Convert the lines in the rows below into a numbered list, starting with the line that contains "## Key Features" and going on through the line that contains "- some multiple". Include only those lines and skip any blank ones.

((

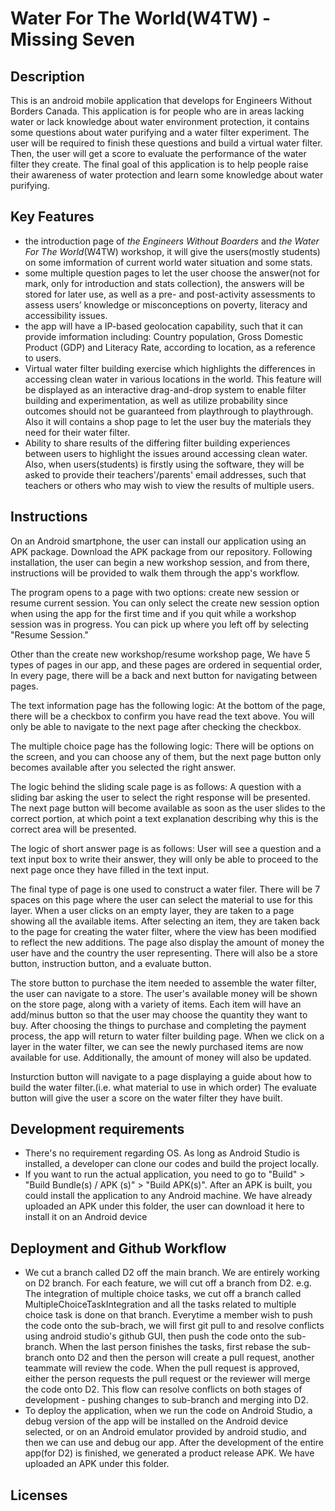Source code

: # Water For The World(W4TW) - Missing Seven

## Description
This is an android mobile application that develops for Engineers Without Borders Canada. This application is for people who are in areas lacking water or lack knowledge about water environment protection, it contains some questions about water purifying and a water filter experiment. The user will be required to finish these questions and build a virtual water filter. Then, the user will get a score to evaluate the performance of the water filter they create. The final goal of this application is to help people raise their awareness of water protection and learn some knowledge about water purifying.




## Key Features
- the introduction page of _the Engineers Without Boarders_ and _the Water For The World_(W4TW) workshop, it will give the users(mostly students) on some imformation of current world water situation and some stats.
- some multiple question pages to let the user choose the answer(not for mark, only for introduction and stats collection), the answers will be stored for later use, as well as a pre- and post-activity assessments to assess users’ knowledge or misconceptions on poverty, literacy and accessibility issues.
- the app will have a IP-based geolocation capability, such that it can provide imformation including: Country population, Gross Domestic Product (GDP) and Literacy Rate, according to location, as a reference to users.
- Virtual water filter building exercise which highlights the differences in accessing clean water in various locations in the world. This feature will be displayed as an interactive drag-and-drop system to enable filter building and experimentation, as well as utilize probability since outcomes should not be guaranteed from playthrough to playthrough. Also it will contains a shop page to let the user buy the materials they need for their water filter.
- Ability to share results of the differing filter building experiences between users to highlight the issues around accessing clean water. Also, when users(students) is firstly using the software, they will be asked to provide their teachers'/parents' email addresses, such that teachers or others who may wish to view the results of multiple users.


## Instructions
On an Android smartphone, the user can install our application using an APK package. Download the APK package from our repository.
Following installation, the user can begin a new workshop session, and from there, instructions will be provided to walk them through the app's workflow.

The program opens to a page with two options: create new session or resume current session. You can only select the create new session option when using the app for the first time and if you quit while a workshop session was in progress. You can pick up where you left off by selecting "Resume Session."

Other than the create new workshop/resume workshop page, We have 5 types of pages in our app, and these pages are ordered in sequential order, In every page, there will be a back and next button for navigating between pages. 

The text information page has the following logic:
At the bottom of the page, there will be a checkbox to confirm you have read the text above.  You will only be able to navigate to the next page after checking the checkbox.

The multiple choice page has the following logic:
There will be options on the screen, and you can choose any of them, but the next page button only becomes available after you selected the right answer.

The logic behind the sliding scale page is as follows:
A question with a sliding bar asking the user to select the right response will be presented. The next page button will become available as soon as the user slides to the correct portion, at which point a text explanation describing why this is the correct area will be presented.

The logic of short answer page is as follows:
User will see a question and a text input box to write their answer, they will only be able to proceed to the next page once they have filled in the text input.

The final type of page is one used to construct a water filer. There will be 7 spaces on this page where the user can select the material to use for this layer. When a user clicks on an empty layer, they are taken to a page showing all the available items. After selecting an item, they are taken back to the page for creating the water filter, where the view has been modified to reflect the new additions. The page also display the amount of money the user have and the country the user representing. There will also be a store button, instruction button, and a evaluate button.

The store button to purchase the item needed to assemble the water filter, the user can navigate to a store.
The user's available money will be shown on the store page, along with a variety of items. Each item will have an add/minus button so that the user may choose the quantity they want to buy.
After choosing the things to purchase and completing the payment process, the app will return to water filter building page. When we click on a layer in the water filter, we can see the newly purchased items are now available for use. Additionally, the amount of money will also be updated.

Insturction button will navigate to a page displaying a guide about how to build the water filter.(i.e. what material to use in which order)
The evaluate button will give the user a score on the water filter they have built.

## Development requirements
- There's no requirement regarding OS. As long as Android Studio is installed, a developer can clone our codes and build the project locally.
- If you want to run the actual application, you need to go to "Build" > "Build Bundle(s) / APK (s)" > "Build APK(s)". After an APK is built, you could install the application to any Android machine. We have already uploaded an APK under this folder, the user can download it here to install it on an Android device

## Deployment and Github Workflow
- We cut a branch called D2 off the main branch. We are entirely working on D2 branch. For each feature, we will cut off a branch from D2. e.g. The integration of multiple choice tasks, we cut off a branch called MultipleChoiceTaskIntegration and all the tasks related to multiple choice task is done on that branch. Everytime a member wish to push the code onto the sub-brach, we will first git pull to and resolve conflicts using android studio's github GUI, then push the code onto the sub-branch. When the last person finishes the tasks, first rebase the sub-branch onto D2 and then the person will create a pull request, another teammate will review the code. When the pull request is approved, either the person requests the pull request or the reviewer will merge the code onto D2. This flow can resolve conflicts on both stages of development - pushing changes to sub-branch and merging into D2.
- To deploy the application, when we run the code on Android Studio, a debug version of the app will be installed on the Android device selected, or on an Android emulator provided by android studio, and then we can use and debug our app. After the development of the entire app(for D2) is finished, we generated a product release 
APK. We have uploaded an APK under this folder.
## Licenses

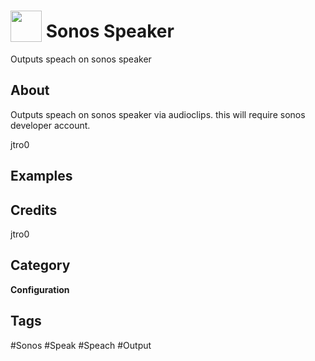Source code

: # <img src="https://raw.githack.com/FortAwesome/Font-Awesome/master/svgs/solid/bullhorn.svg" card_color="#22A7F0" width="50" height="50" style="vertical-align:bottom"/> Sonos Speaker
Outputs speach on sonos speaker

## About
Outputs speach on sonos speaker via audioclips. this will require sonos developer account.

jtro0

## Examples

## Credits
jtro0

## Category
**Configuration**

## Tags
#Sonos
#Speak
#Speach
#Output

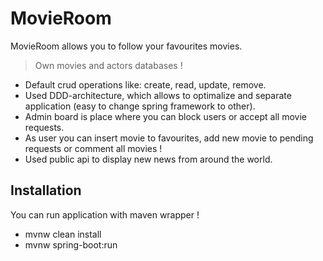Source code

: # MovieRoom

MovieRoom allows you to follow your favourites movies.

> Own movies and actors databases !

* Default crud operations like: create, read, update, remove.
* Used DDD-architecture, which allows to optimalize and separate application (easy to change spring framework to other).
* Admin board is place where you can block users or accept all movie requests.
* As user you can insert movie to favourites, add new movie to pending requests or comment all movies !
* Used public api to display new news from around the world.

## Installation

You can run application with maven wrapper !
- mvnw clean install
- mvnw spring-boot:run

))
((

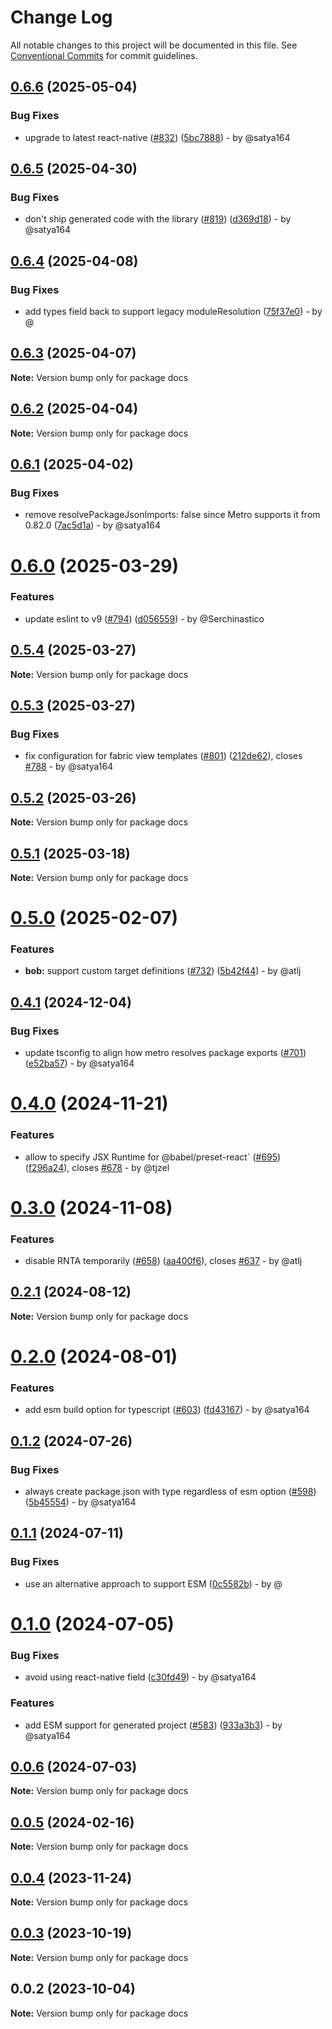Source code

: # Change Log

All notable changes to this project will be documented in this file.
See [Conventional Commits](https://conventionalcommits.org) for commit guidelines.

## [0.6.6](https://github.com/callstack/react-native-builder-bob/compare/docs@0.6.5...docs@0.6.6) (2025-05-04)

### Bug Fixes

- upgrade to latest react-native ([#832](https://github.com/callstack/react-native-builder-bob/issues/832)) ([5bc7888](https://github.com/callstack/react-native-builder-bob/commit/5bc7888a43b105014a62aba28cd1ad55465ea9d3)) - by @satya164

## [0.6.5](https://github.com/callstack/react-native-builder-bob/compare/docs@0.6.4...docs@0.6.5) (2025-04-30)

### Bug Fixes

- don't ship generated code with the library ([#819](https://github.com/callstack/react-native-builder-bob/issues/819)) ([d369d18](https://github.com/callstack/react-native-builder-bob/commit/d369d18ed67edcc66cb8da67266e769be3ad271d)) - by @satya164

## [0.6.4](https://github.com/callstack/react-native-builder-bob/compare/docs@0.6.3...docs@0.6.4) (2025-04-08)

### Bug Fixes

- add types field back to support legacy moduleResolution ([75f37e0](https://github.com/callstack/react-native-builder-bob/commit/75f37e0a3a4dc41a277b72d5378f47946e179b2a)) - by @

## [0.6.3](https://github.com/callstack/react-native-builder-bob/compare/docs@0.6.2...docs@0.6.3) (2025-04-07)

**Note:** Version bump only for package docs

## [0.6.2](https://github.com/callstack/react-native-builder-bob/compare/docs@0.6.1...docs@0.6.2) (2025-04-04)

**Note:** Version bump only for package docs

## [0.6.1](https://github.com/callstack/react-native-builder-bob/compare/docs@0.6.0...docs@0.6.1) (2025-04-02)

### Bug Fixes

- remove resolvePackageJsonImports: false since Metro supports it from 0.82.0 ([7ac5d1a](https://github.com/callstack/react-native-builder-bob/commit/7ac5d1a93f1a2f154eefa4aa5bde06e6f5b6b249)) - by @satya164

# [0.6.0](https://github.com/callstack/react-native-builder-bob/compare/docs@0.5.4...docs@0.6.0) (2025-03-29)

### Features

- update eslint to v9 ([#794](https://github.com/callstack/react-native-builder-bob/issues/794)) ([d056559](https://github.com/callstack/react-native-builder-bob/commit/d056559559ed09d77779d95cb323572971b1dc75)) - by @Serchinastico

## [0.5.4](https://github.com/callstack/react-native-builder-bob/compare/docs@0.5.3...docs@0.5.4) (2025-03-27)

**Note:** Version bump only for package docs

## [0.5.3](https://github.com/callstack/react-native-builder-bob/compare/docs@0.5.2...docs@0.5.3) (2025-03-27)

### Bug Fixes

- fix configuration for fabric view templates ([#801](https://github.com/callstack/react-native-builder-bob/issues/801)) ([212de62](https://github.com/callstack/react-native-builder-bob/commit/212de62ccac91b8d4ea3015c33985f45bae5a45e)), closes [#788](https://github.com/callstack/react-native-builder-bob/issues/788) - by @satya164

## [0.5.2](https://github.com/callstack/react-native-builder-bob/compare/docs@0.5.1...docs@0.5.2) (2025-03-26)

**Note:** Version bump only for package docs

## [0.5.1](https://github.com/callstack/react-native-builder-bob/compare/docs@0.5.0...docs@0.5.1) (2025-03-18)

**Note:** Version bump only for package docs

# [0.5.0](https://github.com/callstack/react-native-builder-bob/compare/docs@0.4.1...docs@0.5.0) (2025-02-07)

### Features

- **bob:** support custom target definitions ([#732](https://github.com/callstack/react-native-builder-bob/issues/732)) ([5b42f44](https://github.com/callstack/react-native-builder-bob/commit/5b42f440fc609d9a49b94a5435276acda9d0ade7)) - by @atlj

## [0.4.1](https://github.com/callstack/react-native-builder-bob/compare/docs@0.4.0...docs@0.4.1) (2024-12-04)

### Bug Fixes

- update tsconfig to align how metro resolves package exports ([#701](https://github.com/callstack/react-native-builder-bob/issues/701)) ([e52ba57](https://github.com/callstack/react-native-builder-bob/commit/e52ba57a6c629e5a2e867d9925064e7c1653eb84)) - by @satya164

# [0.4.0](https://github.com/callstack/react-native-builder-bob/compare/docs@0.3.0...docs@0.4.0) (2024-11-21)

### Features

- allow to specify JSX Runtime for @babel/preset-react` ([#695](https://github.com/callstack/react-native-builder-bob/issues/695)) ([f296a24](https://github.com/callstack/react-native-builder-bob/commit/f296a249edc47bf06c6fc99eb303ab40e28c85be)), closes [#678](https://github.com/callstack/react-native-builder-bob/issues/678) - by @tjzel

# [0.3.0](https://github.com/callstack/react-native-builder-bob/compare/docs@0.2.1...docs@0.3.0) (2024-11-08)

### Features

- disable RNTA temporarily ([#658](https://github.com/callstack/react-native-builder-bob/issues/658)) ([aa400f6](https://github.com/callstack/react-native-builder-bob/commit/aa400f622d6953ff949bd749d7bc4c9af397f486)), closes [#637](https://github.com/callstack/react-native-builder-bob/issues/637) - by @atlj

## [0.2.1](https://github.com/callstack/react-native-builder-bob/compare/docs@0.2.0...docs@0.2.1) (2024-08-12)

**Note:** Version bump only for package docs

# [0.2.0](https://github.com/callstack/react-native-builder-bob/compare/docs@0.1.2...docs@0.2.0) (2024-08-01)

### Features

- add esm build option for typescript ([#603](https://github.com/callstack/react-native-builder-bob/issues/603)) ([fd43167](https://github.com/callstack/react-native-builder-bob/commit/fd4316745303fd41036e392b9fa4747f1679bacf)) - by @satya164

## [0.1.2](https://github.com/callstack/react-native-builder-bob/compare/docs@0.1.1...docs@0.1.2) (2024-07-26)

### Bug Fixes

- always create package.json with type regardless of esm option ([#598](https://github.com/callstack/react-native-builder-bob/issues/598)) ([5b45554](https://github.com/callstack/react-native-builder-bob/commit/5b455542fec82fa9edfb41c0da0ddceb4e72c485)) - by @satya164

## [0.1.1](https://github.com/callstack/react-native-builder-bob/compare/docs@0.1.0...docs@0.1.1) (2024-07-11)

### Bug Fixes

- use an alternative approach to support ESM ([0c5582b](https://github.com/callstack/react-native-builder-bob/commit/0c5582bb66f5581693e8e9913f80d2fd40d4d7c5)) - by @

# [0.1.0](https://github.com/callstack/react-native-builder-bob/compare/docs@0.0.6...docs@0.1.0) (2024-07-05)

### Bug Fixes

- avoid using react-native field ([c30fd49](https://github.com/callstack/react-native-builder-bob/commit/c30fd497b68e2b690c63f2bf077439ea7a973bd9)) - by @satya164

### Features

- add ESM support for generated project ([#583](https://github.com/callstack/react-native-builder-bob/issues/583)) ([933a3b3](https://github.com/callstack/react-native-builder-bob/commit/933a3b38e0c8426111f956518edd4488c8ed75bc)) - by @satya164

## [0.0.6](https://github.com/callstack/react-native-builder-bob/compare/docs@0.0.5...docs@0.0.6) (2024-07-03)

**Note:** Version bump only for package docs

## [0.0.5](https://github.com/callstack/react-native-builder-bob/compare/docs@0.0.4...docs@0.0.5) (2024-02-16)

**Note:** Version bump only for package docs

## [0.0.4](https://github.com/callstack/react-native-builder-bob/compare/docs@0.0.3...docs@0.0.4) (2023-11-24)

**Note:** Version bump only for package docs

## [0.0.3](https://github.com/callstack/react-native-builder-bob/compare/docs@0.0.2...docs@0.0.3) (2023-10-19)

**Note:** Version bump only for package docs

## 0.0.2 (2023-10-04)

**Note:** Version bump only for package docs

))

- **Answer space**
1. ## Key Features
2. - the introduction page of _the Engineers Without Boarders_ and _the Water For The World_(W4TW) workshop, it will give the users(mostly students) on some imformation of current world water situation and some stats.
3. - some multiple question pages to let the user choose the answer(not for mark, only for introduction and stats collection), the answers will be stored for later use, as well as a pre- and post-activity assessments to assess users’ knowledge or misconceptions on poverty, literacy and accessibility issues.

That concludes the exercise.